To the Class of 2021
Category : PROspective
By Jodie L. Guest, PhD, MPH
Our first day in class, August 28, 2019, came with table nametags, so I could learn every one of your names. It also came with a questionnaire asking a few additional questions including, “I would like you to know: __________” and space for you to share anything you wanted. I still have these 161 forms in my office. They made me laugh, they made me happy, they gave me information to help know you, and they explained silly and important things that make each of you unique. One of you told me you had to walk between classes and so would be late, and likely sweaty. Some of you shared your uneasiness with the beginning of grad school and specifically called out math, English speaking skills, and a new location as anxiety-provoking. I learned about your excitement to get started, your love of chocolate, and that you are a first generation college student. One of you wanted my cats to have their fair share of time on my slides and not just my dogs and several of you told me about your talented dogs and their tricks (hello, Estes, who can close the door by herself!).
As a class, you have endured the oddest of school circumstances. On one hand, you started your public health career during the vaping lung epidemic. As we finished your first semester, I said, “it’s incredible to study public health during an epidemic.” By March of your second semester, we traded the vaping epidemic for a pandemic the likes of which I hope we do not see again in our lifetime. You were moved to fully online classes with just a few days’ notice. We never expected your second year would still be so heavily impacted by the SARS-CoV-2 pandemic or that so many would suffer and die. Vaping lung was gone and everything was COVID-19. You watched people on social media become experts in your new field, with training or not. You got a crash course in science messaging including disastrous messaging that cost lives.

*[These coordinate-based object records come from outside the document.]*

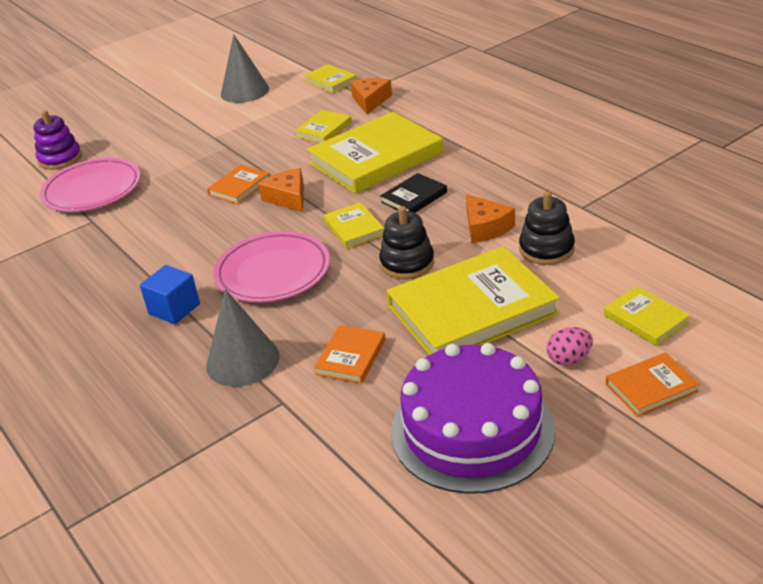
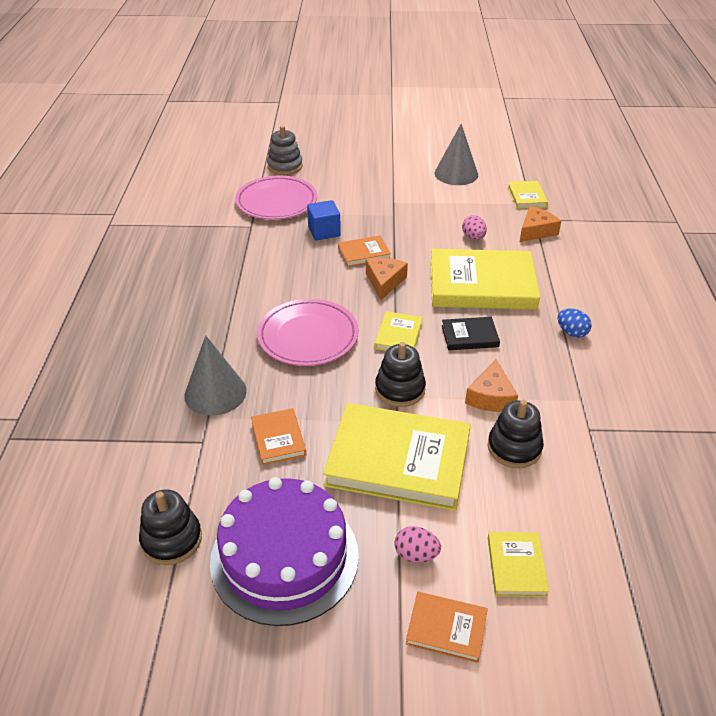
camera: 35 degrees right, 5 degrees up
purple stacking toy [33,110,82,170] -> grey stacking toy [267,125,303,175]
blue cube [140,265,200,324] -> blue cube moved to [307,200,341,241]
yellow book [295,110,352,143] -> pink egg [462,215,487,240]
orange book [314,325,385,384] -> orange book turned 75 degrees counterclockwise [251,408,306,465]
none -> black stacking toy [139,489,202,565]
none -> blue egg [558,309,591,338]

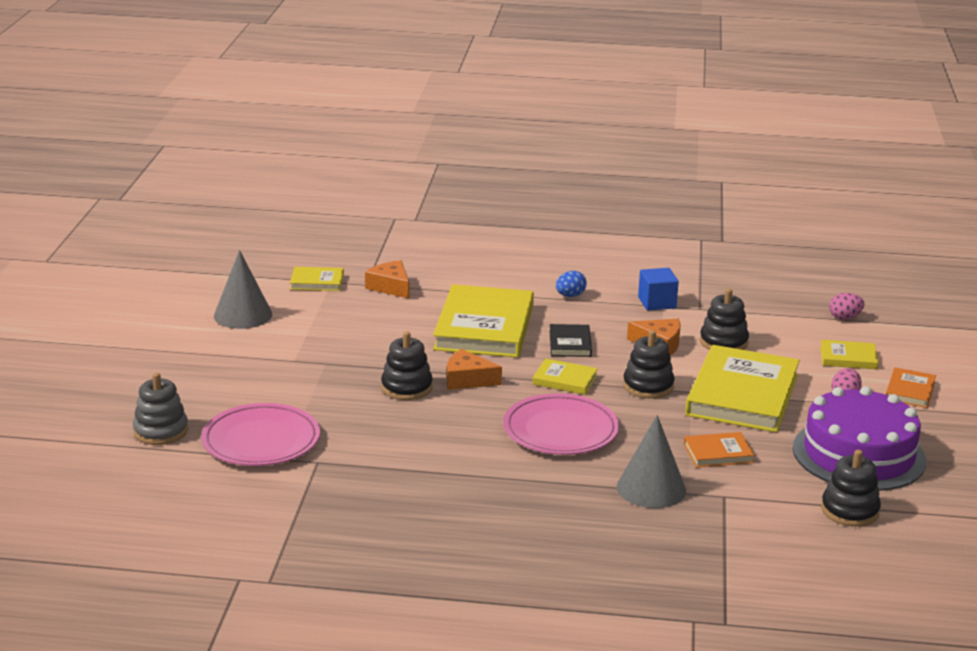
camera: 85 degrees left, 15 degrees down
blue cube [307,200,341,241] -> blue cube moved to [638,268,679,311]
orange book [338,235,391,267] -> black stacking toy [381,331,433,400]
pink egg [462,215,487,240] -> pink egg moved to [829,293,865,320]

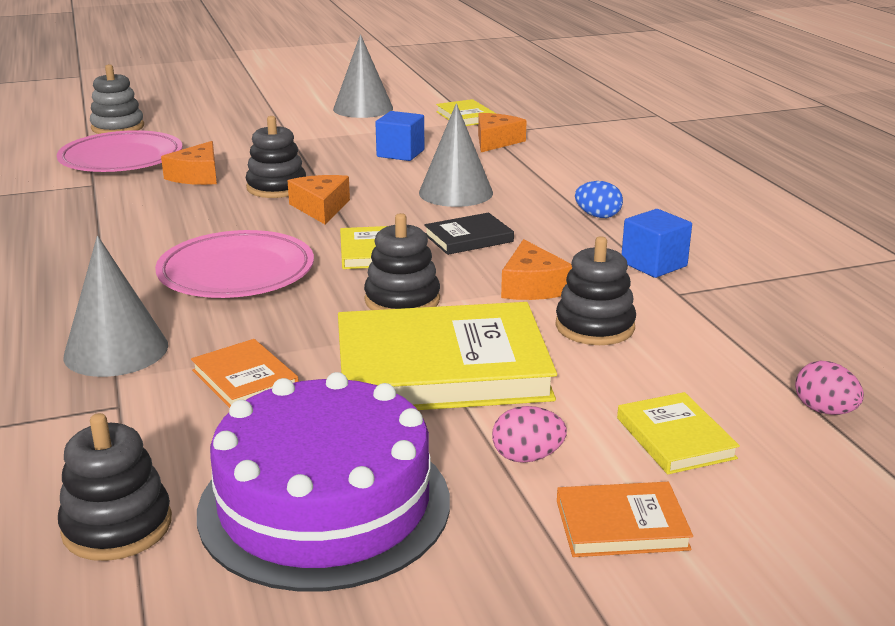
camera: 65 degrees right, 0 degrees up
yellow book [433,284,534,358] -> grey cone [419,103,493,207]
none -> orange cheese [161,141,217,185]
none -> blue cube [375,111,425,161]

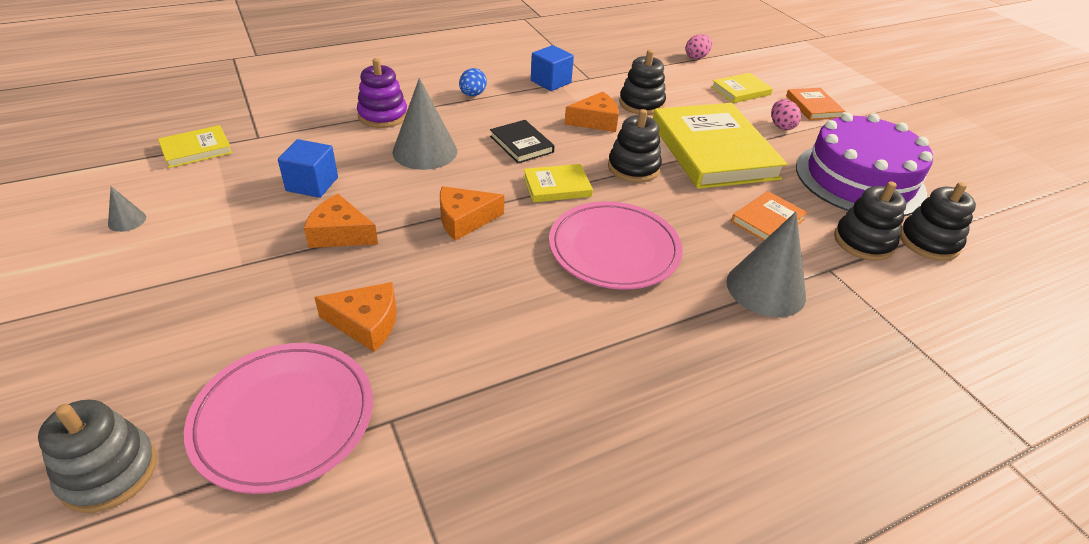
camera: 100 degrees left, 15 degrees up
black stacking toy [246,116,306,198] -> black stacking toy moved to [834,181,907,261]
grey cone [333,34,393,118] -> grey cone [108,186,146,232], size x0.45
orange cheese [478,113,527,152] -> orange cheese moved to [304,194,378,248]
none -> purple stacking toy [357,58,407,128]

Between zoom classes, hybrid classes, APEs and thesis work, you engaged with this pandemic in important ways. You cared for family members and each other. You volunteered at the local health department doing contact tracing or at testing events. You supported COVID-19 studies by collecting samples and doing data analysis. You supported communities by handing out masks, providing translated prevention materials, and smiling behind your masks. You countered conspiracy theories on social media and used your new vocabulary to synthesize the rapidly growing and changing understanding of COVID-19. Concurrently, due to continuous violence towards and deaths of black men and women, transgendered persons and the Asian community, you helped push us all to declare racism as a public health crisis. You asked us to be better and work harder as anti-racists. You led us and we, as individual people and as a community, will continue this good and hard work.
So my thoughts as you graduate? First, you are a special, remarkable class of good humans. That cannot be said enough. Second, I think it is clear that the world needs you. We need you as our trained public health colleagues and we need you as the engaged, compassionate, and persistent group of people who have both persevered and succeeded during the wildest of times. My next thought is to urge you to not shy away from politics in public health but to fight to get it back on bipartisan footing. Find good trouble and lead with science. My last thought for you is to ask you to continue to share yourselves. Each of you has a different story, a different lens and that is what makes the world beautiful.
It has been an honor to know each of you, to work alongside you, and to learn from you.
Dr. Jodie L. Guest (PhD, MPH) is the Vice Chair of the Department of Epidemiology and serves as a Research Professor. Dr. Guest is also on the leadership team for the Emory COVID Response Collaborative (ECRC) and leads the COVID-19 Outbreak Response Team.